There are a number of limitations that are inherent to surveillance systems, especially passive ones, including underreporting, lack of representativeness, and lack of timeliness [53]. According to national guidelines, all IMD samples captured by the national surveillance (i.e., SIVIGILA) should be sent to a laboratory for testing [54]. However, IMD incidences were lower by laboratory surveillance than by event reports, showing that there is room for improvement in Colombia, which could help to strengthen surveillance and evaluate the impact of interventions. Given this discrepancy, we requested certain data from the INS under the law of transparency to cross-check and validate the data from the publicly available reports. We also noted various inconsistencies within and between the various reports, which could be either editing errors or missing data. There were also some data that we were unable to obtain.

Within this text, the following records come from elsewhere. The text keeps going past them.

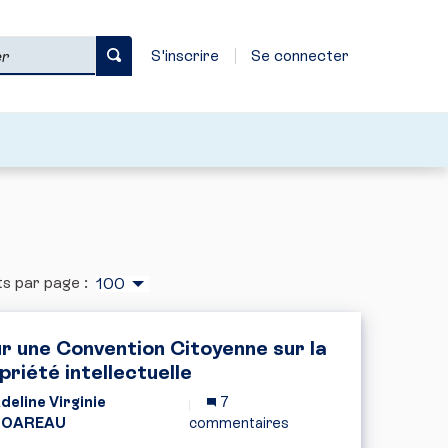
S'inscrire
Se connecter
s par page :
100
r une Convention Citoyenne sur la
priété intellectuelle
deline Virginie
7
HOAREAU
commentaires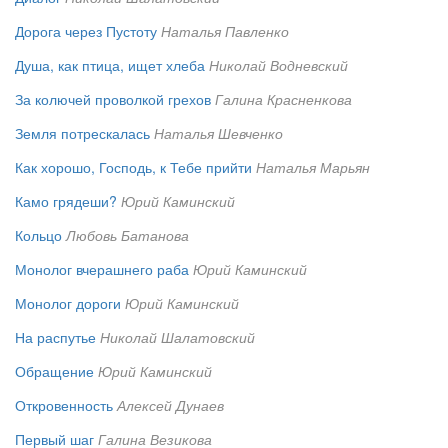
Дорога через Пустоту
Наталья Павленко
Душа, как птица, ищет хлеба
Николай Водневский
За колючей проволкой грехов
Галина Красненкова
Земля потрескалась
Наталья Шевченко
Как хорошо, Господь, к Тебе прийти
Наталья Марьян
Камо грядеши?
Юрий Каминский
Кольцо
Любовь Батанова
Монолог вчерашнего раба
Юрий Каминский
Монолог дороги
Юрий Каминский
На распутье
Николай Шалатовский
Обращение
Юрий Каминский
Откровенность
Алексей Дунаев
Первый шаг
Галина Везикова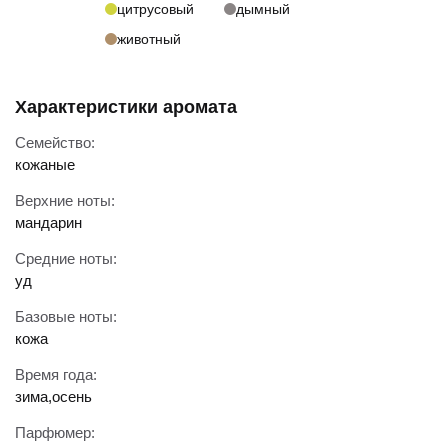
цитрусовый
дымный
животный
Характеристики аромата
Семейство:
кожаные
Верхние ноты:
мандарин
Средние ноты:
уд
Базовые ноты:
кожа
Время года:
зима
,
осень
Парфюмер: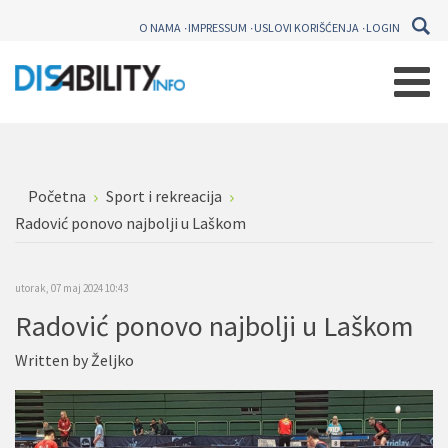
O NAMA
IMPRESSUM
USLOVI KORIŠĆENJA
LOGIN
Početna
Sport i rekreacija
Radović ponovo najbolji u Laškom
utorak, 07 maj 2024 10:43
Radović ponovo najbolji u Laškom
Written by
Željko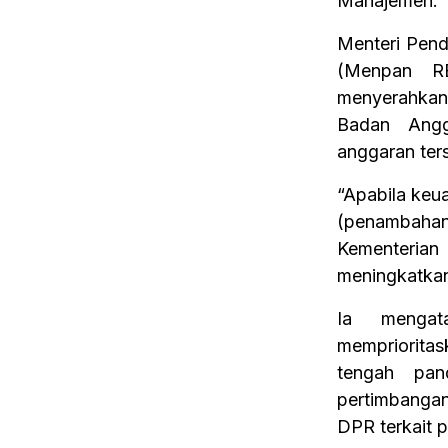
Manajemen.
Menteri Pend
(Menpan RB
menyerahka
Badan Angg
anggaran ter
“Apabila keu
(penambahan 
Kementeri
meningkatkan
Ia mengat
memprioritas
tengah pan
pertimbanga
DPR terkait 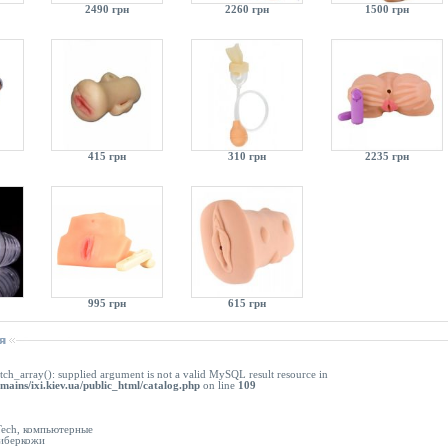
2490 грн
2260 грн
1500 грн
415 грн
310 грн
2235 грн
995 грн
615 грн
tch_array(): supplied argument is not a valid MySQL result resource in
mains/ixi.kiev.ua/public_html/catalog.php
on line
109
ech, компьютерные
киберкожи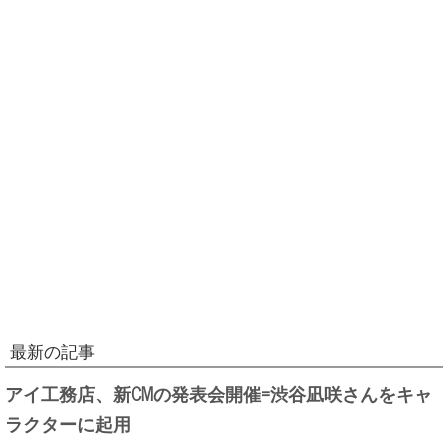
最新の記事
アイ工務店、新CMの発表会開催=渋谷凪咲さんをキャ
ラクターに起用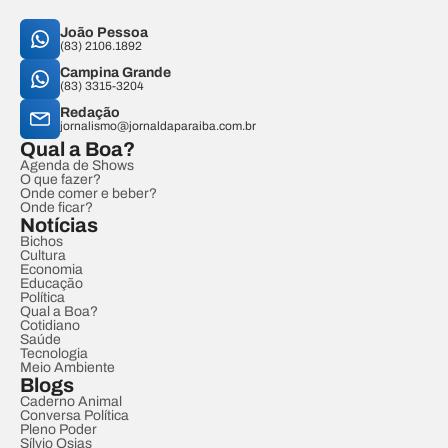
João Pessoa
(83) 2106.1892
Campina Grande
(83) 3315-3204
Redação
jornalismo@jornaldaparaiba.com.br
Qual a Boa?
Agenda de Shows
O que fazer?
Onde comer e beber?
Onde ficar?
Notícias
Bichos
Cultura
Economia
Educação
Política
Qual a Boa?
Cotidiano
Saúde
Tecnologia
Meio Ambiente
Blogs
Caderno Animal
Conversa Política
Pleno Poder
Sílvio Osias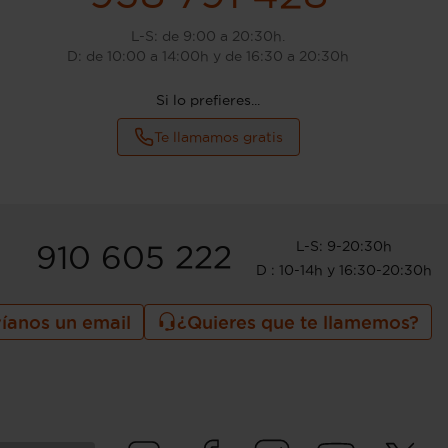
L-S: de 9:00 a 20:30h.
D: de 10:00 a 14:00h y de 16:30 a 20:30h
Si lo prefieres...
Te llamamos gratis
L-S: 9-20:30h
910 605 222
D : 10-14h y 16:30-20:30h
íanos un email
¿Quieres que te llamemos?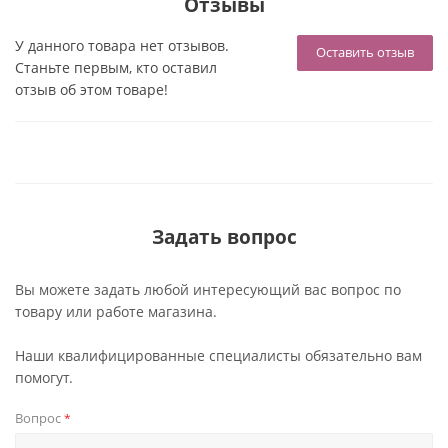
Отзывы
У данного товара нет отзывов.
Оставить отзыв
Станьте первым, кто оставил
отзыв об этом товаре!
Задать вопрос
Вы можете задать любой интересующий вас вопрос по
товару или работе магазина.
Наши квалифицированные специалисты обязательно вам
помогут.
Вопрос
*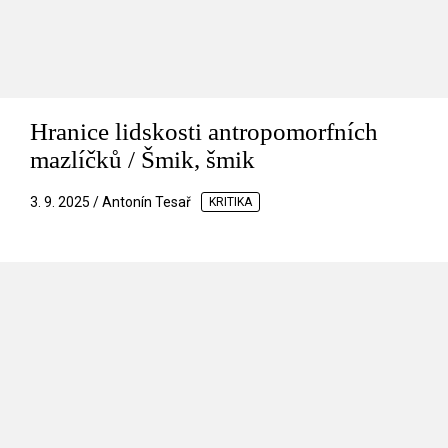
Hranice lidskosti antropomorfních
mazlíčků / Šmik, šmik
3. 9. 2025 / Antonín Tesař
KRITIKA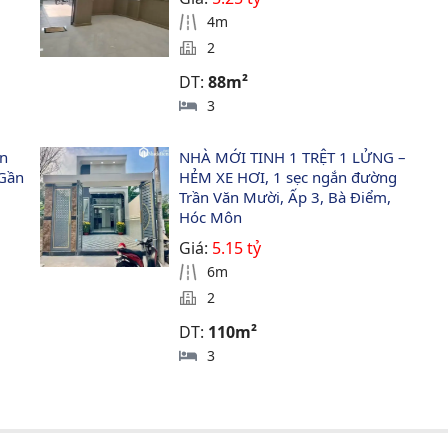
4m
2
DT:
88m²
3
n 
NHÀ MỚI TINH 1 TRỆT 1 LỬNG – 
Gần 
HẺM XE HƠI, 1 sẹc ngắn đường 
Trần Văn Mười, Ấp 3, Bà Điểm, 
Hóc Môn
Giá:
5.15 tỷ
6m
2
DT:
110m²
3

For the SE status analysis, the sample might be biased towards more severe IMD patients who required healthcare and hospital admission, and mild cases might not be captured. It was also difficult to compare IMD across the whole range of SE status neighborhoods as there were no IMD cases in medium, medium–high, or high SE status neighborhoods, although it should be noted that < 10% of the population lived in such neighborhoods in Cartagena. Lastly, clinical data were extracted primarily from medical histories.